Danıştay Kararı 8. Daire 2022/553 E. 2022/713 K. 10.02.2022 T.

Danıştay 8. Daire Başkanlığı         2022/553 E.  ,  2022/713 K.
T.C.
D A N I Ş T A Y
SEKİZİNCİ DAİRE
Esas No : 2022/553
Karar No : 2022/713

TEMYİZ EDEN (DAVALI) : … Birliği Başkanlığı
VEKİLİ : Av. …
KARŞI TARAF (DAVACI) : … Bakanlığı
VEKİLİ : Av. …

İSTEMİN KONUSU : … Bölge İdare Mahkemesi …. İdari Dava Dairesinin … tarih ve E:…., K:… sayılı kararının temyizen incelenerek bozulması istenilmektedir.

Verilen Veriler:
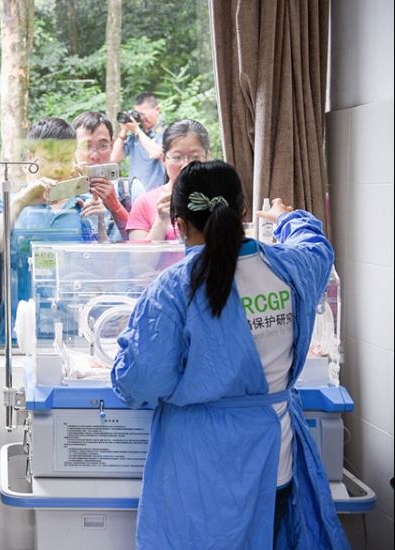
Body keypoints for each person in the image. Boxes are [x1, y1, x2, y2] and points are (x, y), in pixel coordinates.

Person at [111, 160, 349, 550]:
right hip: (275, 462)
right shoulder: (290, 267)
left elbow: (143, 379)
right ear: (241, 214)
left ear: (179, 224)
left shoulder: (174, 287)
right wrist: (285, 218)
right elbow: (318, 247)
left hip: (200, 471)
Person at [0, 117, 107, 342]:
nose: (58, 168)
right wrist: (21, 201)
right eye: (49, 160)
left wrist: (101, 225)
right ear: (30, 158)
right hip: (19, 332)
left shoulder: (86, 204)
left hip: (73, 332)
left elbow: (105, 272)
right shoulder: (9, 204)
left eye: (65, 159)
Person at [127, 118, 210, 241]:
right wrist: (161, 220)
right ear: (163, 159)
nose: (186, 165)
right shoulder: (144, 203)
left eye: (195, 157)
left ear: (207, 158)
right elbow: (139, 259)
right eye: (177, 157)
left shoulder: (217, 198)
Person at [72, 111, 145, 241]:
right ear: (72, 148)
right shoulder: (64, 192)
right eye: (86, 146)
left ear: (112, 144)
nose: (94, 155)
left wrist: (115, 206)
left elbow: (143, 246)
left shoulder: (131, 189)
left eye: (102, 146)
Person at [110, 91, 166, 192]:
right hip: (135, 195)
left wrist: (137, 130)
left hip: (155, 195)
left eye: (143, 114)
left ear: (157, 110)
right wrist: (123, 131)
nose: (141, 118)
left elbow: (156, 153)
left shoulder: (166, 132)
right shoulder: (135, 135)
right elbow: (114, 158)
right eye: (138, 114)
...
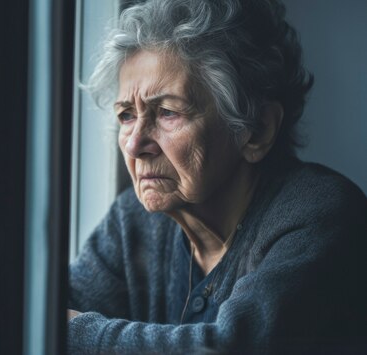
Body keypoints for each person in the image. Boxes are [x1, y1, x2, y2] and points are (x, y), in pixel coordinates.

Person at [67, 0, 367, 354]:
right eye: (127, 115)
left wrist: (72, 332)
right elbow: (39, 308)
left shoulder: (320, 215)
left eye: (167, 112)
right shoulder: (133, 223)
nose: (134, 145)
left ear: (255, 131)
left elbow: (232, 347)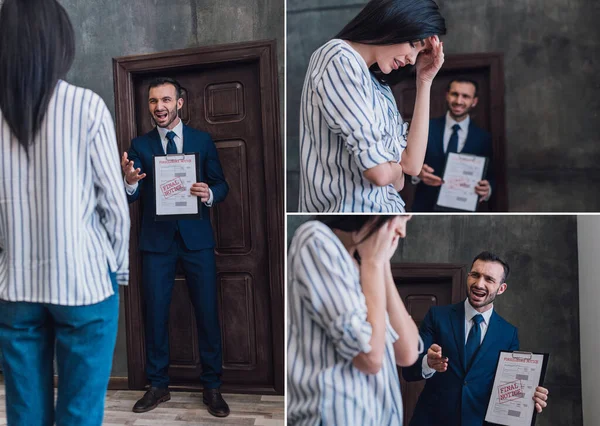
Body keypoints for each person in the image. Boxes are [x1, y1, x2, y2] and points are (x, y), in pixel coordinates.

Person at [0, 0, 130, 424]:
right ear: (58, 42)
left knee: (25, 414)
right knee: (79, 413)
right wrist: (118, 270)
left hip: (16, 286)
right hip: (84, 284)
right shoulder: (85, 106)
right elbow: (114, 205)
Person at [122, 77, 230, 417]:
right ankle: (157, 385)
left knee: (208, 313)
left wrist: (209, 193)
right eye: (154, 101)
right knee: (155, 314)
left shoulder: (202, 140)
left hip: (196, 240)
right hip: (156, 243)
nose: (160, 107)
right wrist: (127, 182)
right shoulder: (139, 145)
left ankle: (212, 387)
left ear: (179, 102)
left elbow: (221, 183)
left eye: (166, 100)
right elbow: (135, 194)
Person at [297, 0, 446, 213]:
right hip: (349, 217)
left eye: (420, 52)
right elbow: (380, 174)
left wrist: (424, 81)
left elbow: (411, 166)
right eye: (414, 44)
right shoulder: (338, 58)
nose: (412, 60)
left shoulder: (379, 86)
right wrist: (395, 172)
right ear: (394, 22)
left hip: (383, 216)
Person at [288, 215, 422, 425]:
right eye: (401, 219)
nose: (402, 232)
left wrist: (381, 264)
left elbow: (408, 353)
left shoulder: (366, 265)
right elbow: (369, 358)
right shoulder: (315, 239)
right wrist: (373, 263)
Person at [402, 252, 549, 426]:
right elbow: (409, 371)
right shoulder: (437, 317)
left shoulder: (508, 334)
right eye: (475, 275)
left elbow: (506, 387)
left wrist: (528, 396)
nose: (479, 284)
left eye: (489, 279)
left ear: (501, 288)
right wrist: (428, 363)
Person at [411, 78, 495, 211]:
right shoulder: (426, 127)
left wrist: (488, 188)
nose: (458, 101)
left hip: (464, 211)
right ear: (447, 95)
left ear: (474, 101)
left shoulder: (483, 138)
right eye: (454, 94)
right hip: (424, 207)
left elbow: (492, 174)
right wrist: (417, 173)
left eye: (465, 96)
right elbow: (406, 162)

Bilgileri Kullanarak:
1 > Seçilen bölümü iki cümleyle özetleyin.
2 > Seçilen bölümde "D A N I Ş T" sözleriyle başlayıp "incelenerek bozulması istenilmektedir." sözleriyle biten kısmı olduğu gibi yazın.
Yanıtlar yalnızca seçilen bölüme dayanmalıdır.

Görevlere Göre Yanıtlar:
1 > Bölüm, Danıştay Sekizinci Dairesinin 10.02.2022 tarihli, 2022/553 esas ve 2022/713 karar numaralı kararına aittir. Davalı konumundaki bir birlik başkanlığı, davacı bir bakanlığa karşı, bir bölge idare mahkemesinin idari dava dairesince verilen kararın temyizen incelenerek bozulmasını istemektedir.

2 >
D A N I Ş T A Y
SEKİZİNCİ DAİRE
Esas No : 2022/553
Karar No : 2022/713

TEMYİZ EDEN (DAVALI) : … Birliği Başkanlığı
VEKİLİ : Av. …
KARŞI TARAF (DAVACI) : … Bakanlığı
VEKİLİ : Av. …

İSTEMİN KONUSU : … Bölge İdare Mahkemesi …. İdari Dava Dairesinin … tarih ve E:…., K:… sayılı kararının temyizen incelenerek bozulması istenilmektedir.